Agamiing – Niwaabaandaan miinawaa Nimiwkendaan // At the Lake—I see and remember begins with the Anishinaabemowin word agamiing, which signifies “to be at the lake, at the shore, or at the water.” Miner explores the lake as an important historic and contemporary location where different peoples/ecologies/worlds meet.
A series of seven platforms constructed from old growth lumber and copper are installed in seven sites across the exhibition area, buried slightly into the ground so that the surface of the platform is at ground/water level. Materially, the platforms’ copper detailing is symbolically rich: it harkens back to both early capitalist mineral extraction in the Great Lakes region, and to the sacred use of copper within many Indigenous communities.

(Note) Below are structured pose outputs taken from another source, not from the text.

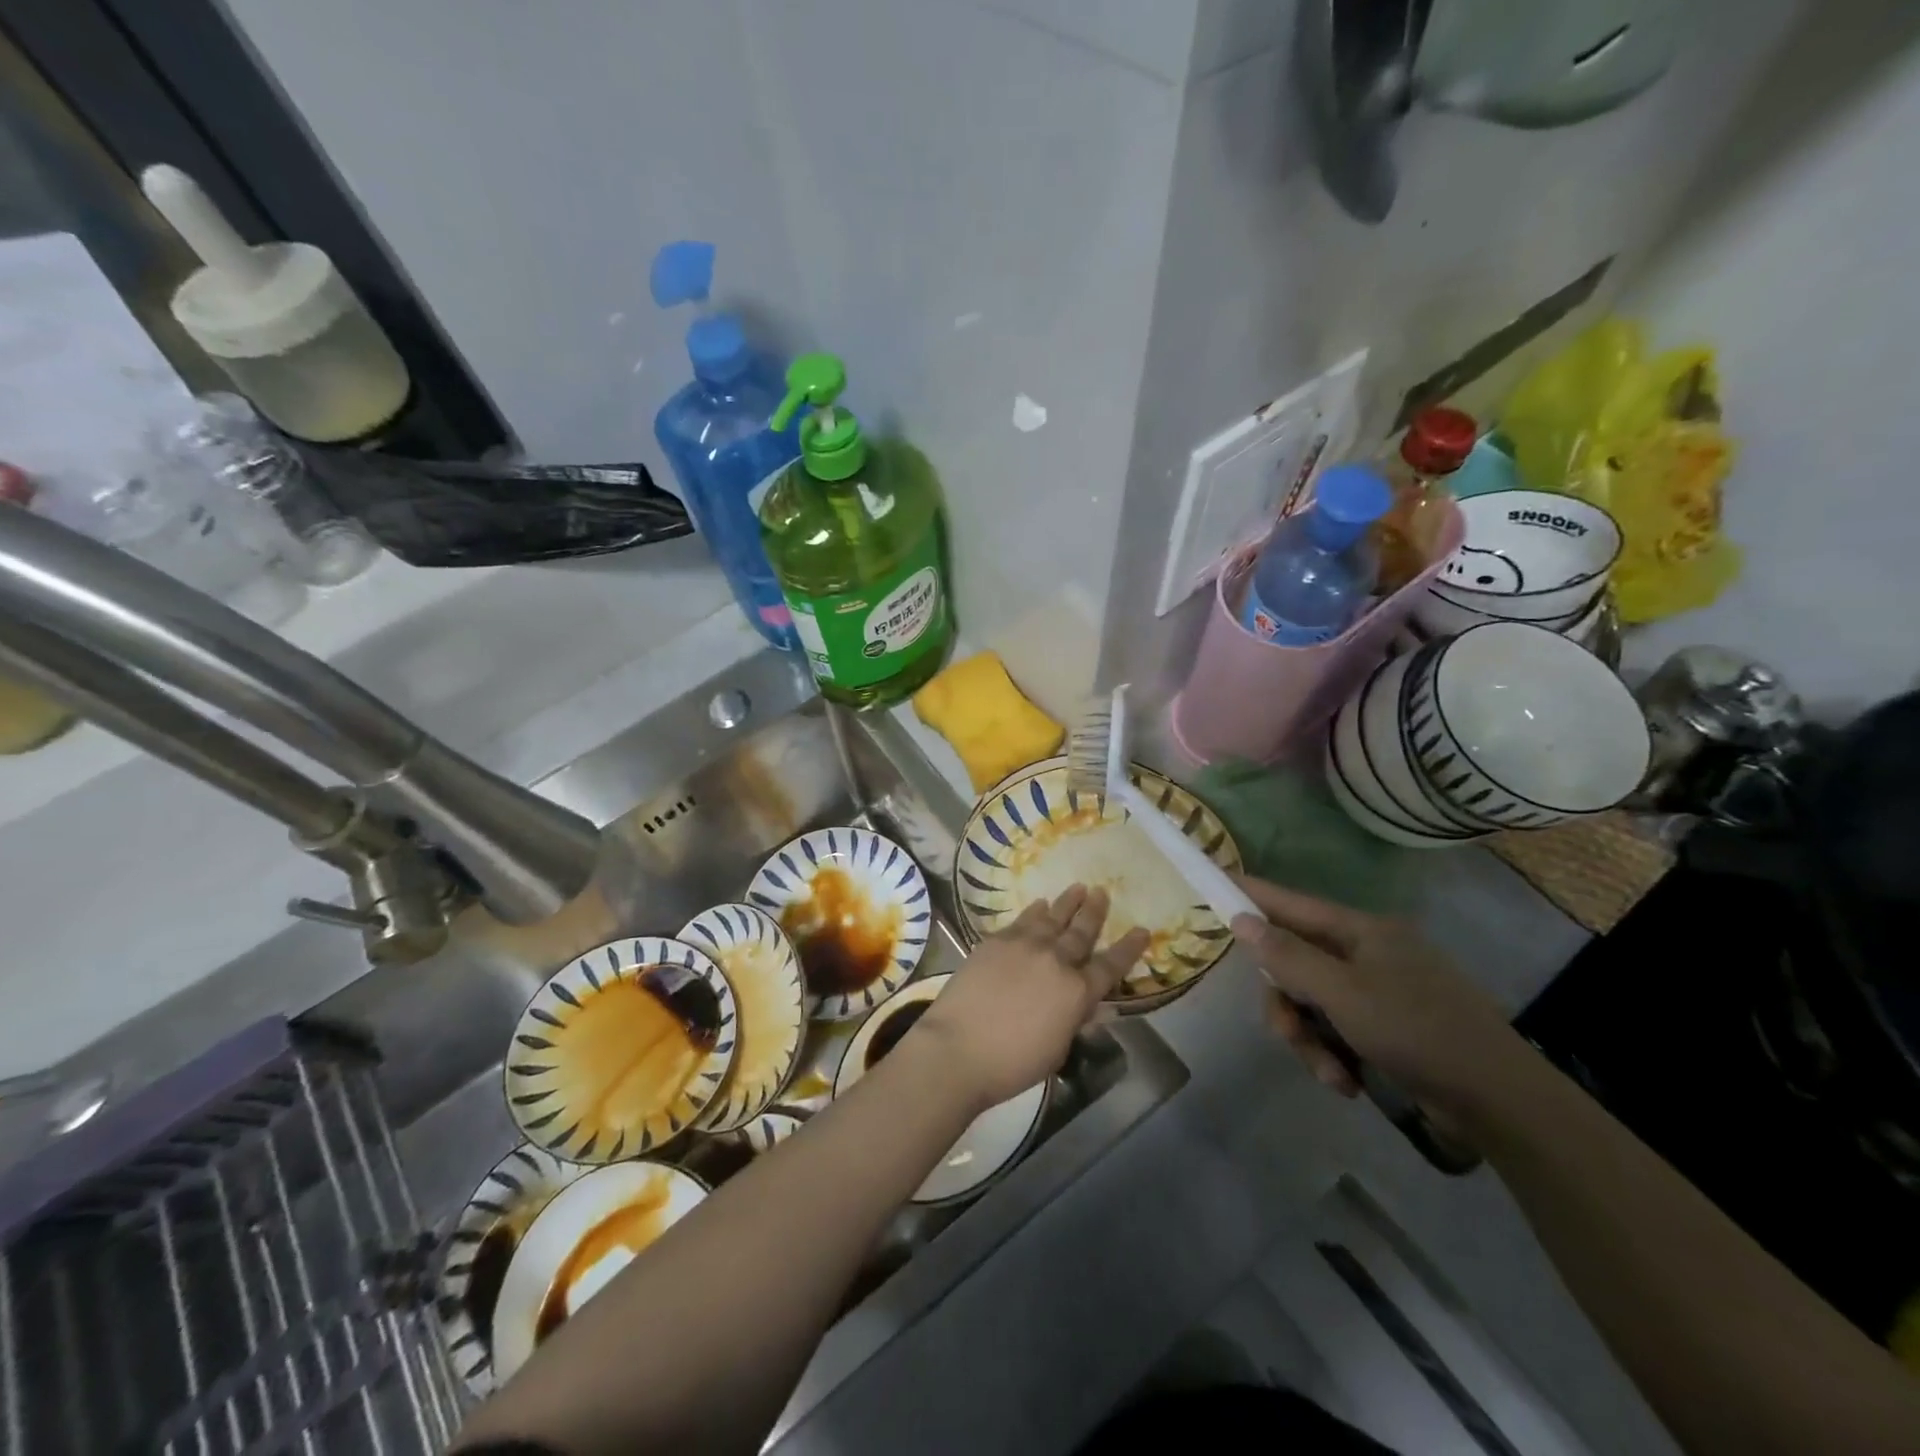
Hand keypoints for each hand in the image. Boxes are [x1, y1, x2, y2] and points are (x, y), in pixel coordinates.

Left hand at [911, 885, 1150, 1108]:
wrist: (959, 1047)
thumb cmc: (1012, 1063)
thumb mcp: (1056, 1049)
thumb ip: (1074, 1020)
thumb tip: (1092, 1007)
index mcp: (1077, 992)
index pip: (1111, 966)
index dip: (1129, 948)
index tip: (1142, 930)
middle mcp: (1056, 961)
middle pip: (1081, 932)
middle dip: (1095, 912)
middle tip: (1102, 893)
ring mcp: (1025, 946)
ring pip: (1053, 918)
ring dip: (1067, 903)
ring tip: (1079, 888)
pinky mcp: (996, 941)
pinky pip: (1023, 919)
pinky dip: (1035, 911)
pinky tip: (1040, 904)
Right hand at [1230, 876, 1528, 1122]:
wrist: (1501, 1103)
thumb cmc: (1417, 1032)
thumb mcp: (1342, 993)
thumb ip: (1287, 956)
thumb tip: (1241, 917)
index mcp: (1361, 931)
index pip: (1290, 902)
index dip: (1251, 893)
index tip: (1213, 878)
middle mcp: (1367, 953)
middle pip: (1295, 963)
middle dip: (1287, 1003)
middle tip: (1286, 1033)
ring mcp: (1378, 991)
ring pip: (1311, 1002)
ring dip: (1310, 1040)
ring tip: (1332, 1075)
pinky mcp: (1387, 1027)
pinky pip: (1335, 1029)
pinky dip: (1333, 1055)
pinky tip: (1349, 1083)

Rematriating old-growth wood (and copper) back to the land, Miner’s work also explores the non-linear temporal concept of aaniikoobijinag (ancestors/descendants)—this work serves to bring the past into the present/future, or the present into the past/future, or the future into past/present. In addition to mediating between earth, water, and skyworlds, Miner’s platforms also serve to create a space to look at and remember the ecological destruction wrought by industry. Animated throughout the exhibition, Miner’s platforms serve as micro-ecologies within the larger industrial environment. However, these micro-ecologies are always interconnected with all other ecologies and, in turn, never fully autonomous. The platforms will play host to events throughout the festival.